● **Available data**:
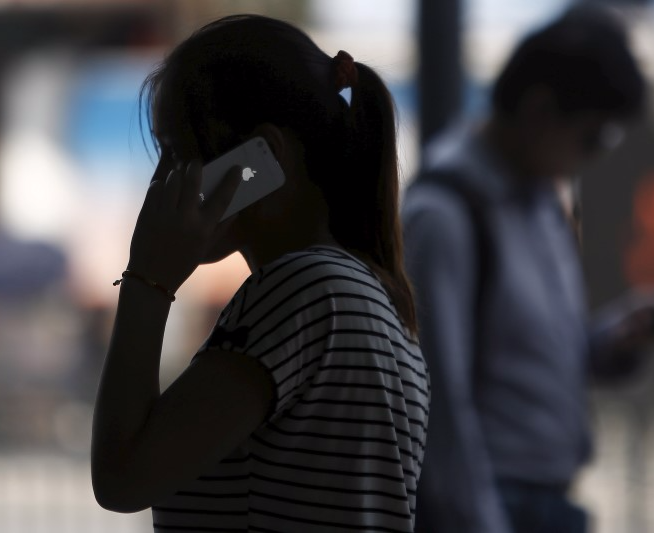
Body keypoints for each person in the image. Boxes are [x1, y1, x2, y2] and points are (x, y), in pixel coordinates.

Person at [91, 14, 429, 532]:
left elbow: (121, 479)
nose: (162, 183)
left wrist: (148, 281)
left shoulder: (303, 292)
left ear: (260, 160)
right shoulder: (364, 296)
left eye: (177, 152)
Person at [401, 6, 652, 533]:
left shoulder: (540, 201)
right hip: (493, 504)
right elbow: (439, 410)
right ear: (539, 109)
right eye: (592, 138)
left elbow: (529, 360)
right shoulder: (446, 215)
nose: (592, 157)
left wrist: (612, 340)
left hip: (543, 501)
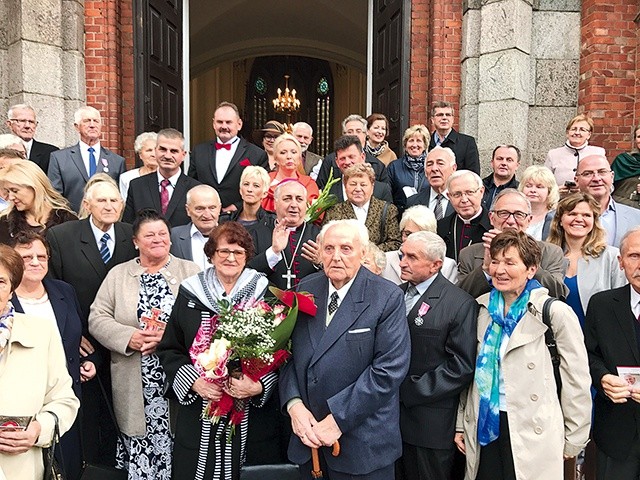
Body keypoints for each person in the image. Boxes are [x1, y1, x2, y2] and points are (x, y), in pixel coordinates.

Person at [454, 230, 591, 480]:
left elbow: (576, 378)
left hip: (534, 429)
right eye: (495, 261)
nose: (499, 269)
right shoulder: (481, 309)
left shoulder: (554, 313)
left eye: (510, 262)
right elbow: (471, 373)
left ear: (531, 269)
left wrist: (574, 436)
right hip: (487, 425)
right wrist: (463, 423)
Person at [280, 219, 410, 479]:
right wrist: (294, 405)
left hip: (362, 446)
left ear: (363, 253)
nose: (336, 257)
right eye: (328, 249)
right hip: (309, 439)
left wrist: (337, 418)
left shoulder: (387, 297)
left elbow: (388, 371)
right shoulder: (305, 289)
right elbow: (288, 355)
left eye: (346, 249)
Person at [157, 222, 275, 480]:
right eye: (223, 251)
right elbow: (170, 348)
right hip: (200, 406)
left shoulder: (263, 291)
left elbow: (279, 351)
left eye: (238, 252)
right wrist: (194, 382)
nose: (230, 258)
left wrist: (258, 386)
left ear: (247, 257)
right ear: (211, 254)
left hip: (248, 411)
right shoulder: (190, 292)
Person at [89, 209, 199, 478]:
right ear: (136, 241)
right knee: (140, 447)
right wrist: (130, 338)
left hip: (178, 377)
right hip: (134, 377)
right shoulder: (118, 275)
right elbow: (97, 317)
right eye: (149, 235)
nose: (158, 239)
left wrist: (168, 337)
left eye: (163, 234)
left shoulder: (190, 271)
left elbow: (205, 321)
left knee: (182, 450)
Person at [46, 180, 138, 466]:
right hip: (83, 342)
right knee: (86, 418)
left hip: (125, 342)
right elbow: (56, 289)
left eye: (115, 201)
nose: (110, 207)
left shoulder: (130, 234)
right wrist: (74, 333)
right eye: (102, 201)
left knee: (121, 416)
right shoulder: (61, 236)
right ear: (87, 205)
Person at [10, 231, 95, 480]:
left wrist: (88, 362)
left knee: (65, 469)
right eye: (26, 257)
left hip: (64, 399)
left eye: (41, 256)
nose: (36, 262)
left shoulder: (63, 291)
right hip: (22, 407)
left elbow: (78, 338)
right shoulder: (5, 299)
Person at [398, 231, 478, 480]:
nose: (402, 262)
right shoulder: (394, 294)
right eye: (402, 255)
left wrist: (408, 390)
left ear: (436, 265)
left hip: (429, 425)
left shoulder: (459, 303)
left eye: (412, 257)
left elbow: (461, 366)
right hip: (392, 422)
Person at [0, 244, 79, 480]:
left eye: (1, 282)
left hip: (22, 468)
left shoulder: (41, 332)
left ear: (12, 290)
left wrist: (39, 430)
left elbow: (64, 399)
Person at [584, 226, 640, 479]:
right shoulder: (602, 304)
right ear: (621, 261)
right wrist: (603, 378)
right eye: (634, 256)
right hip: (617, 434)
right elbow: (589, 355)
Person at [457, 189, 568, 300]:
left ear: (528, 220)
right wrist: (486, 269)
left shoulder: (551, 252)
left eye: (518, 214)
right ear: (491, 218)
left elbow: (558, 294)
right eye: (503, 213)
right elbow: (459, 298)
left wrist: (528, 261)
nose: (510, 221)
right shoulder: (469, 254)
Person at [547, 193, 627, 326]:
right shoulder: (547, 257)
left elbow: (622, 305)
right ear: (560, 220)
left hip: (598, 340)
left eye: (586, 215)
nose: (579, 219)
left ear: (594, 221)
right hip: (556, 340)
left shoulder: (611, 257)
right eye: (572, 214)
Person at [188, 101, 269, 212]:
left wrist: (238, 206)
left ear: (239, 124)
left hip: (240, 216)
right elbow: (191, 184)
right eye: (220, 122)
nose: (224, 126)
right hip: (205, 216)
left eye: (228, 122)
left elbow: (263, 188)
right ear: (214, 124)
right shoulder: (199, 151)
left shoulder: (257, 154)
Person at [48, 105, 126, 213]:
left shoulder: (117, 161)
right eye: (87, 121)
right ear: (76, 126)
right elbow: (54, 197)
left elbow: (119, 197)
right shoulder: (59, 159)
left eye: (96, 121)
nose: (92, 125)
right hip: (71, 223)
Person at [249, 180, 321, 289]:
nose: (294, 204)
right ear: (275, 204)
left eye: (299, 199)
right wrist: (273, 252)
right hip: (266, 303)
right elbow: (247, 275)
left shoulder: (320, 235)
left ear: (306, 205)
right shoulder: (255, 234)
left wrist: (320, 263)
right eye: (287, 199)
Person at [124, 128, 200, 227]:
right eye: (163, 149)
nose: (168, 156)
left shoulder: (195, 189)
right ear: (155, 151)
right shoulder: (137, 186)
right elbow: (128, 226)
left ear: (183, 155)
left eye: (174, 151)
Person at [324, 163, 401, 252]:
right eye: (353, 184)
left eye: (363, 185)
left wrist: (368, 252)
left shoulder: (387, 210)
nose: (358, 189)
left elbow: (395, 242)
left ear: (372, 187)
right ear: (345, 187)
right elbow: (326, 243)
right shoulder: (333, 212)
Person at [0, 160, 77, 244]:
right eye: (8, 191)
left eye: (15, 191)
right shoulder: (5, 223)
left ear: (34, 187)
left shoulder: (68, 221)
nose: (10, 197)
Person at [574, 154, 640, 248]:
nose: (596, 179)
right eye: (588, 173)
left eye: (602, 172)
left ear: (612, 176)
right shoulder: (557, 217)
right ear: (576, 180)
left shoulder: (637, 217)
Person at [315, 114, 389, 188]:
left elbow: (383, 192)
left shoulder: (378, 166)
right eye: (350, 132)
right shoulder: (330, 161)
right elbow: (320, 188)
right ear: (344, 134)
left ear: (366, 134)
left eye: (358, 131)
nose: (354, 135)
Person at [437, 170, 491, 261]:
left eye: (470, 192)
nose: (464, 199)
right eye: (457, 194)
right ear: (449, 196)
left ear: (481, 192)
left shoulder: (494, 226)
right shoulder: (441, 227)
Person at [545, 114, 605, 192]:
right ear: (567, 132)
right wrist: (555, 191)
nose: (577, 133)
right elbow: (543, 183)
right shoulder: (553, 154)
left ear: (589, 135)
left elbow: (607, 184)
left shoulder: (598, 153)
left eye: (582, 130)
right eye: (573, 129)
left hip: (589, 201)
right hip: (561, 201)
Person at [261, 134, 319, 213]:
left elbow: (316, 213)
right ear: (276, 158)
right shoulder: (264, 182)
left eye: (293, 152)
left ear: (299, 158)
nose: (289, 156)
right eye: (283, 152)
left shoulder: (309, 184)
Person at [326, 136, 392, 203]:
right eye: (342, 158)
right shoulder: (328, 192)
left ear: (363, 157)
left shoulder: (382, 190)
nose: (347, 162)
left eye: (351, 157)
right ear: (337, 162)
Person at [170, 185, 222, 270]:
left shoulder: (233, 236)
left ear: (219, 208)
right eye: (200, 209)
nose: (207, 215)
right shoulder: (173, 237)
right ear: (188, 210)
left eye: (212, 208)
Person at [387, 124, 430, 211]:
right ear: (405, 145)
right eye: (411, 141)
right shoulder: (394, 167)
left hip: (427, 215)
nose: (414, 145)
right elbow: (388, 195)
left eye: (419, 141)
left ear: (425, 145)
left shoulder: (431, 166)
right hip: (401, 216)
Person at [405, 146, 456, 220]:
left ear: (453, 169)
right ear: (425, 172)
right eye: (429, 164)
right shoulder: (413, 202)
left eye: (440, 163)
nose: (434, 169)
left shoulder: (463, 201)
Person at [428, 101, 480, 174]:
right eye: (440, 115)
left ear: (453, 119)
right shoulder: (426, 143)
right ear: (433, 120)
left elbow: (473, 175)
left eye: (448, 115)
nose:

● **Task item**:
Copy the lines above exactly, starting with the line that contains "left wrist: (148, 281)" and ending with the line that contains "left eye: (346, 249)", and leave out any pictures.

● **Solution for this problem**:
left wrist: (148, 281)
left shoulder: (303, 292)
left ear: (260, 160)
right shoulder: (364, 296)
left eye: (177, 152)
Person at [401, 6, 652, 533]:
left shoulder: (540, 201)
right hip: (493, 504)
right elbow: (439, 410)
right ear: (539, 109)
right eye: (592, 138)
left elbow: (529, 360)
right shoulder: (446, 215)
nose: (592, 157)
left wrist: (612, 340)
left hip: (543, 501)
Body keypoints for each person in the image. Boxes are [x1, y1, x2, y2] and points are (x, y), in pixel coordinates.

Person at [454, 230, 591, 480]:
left elbow: (576, 378)
left hip: (534, 429)
right eye: (495, 261)
nose: (499, 269)
right shoulder: (481, 309)
left shoulder: (554, 313)
left eye: (510, 262)
right elbow: (471, 373)
left ear: (531, 269)
left wrist: (574, 436)
right hip: (487, 425)
right wrist: (463, 423)
Person at [280, 219, 410, 479]:
right wrist: (294, 405)
left hip: (362, 446)
left ear: (363, 253)
nose: (336, 257)
right eye: (328, 249)
right hip: (309, 439)
left wrist: (337, 418)
left shoulder: (387, 297)
left elbow: (388, 371)
right shoulder: (305, 289)
right elbow: (288, 355)
left eye: (346, 249)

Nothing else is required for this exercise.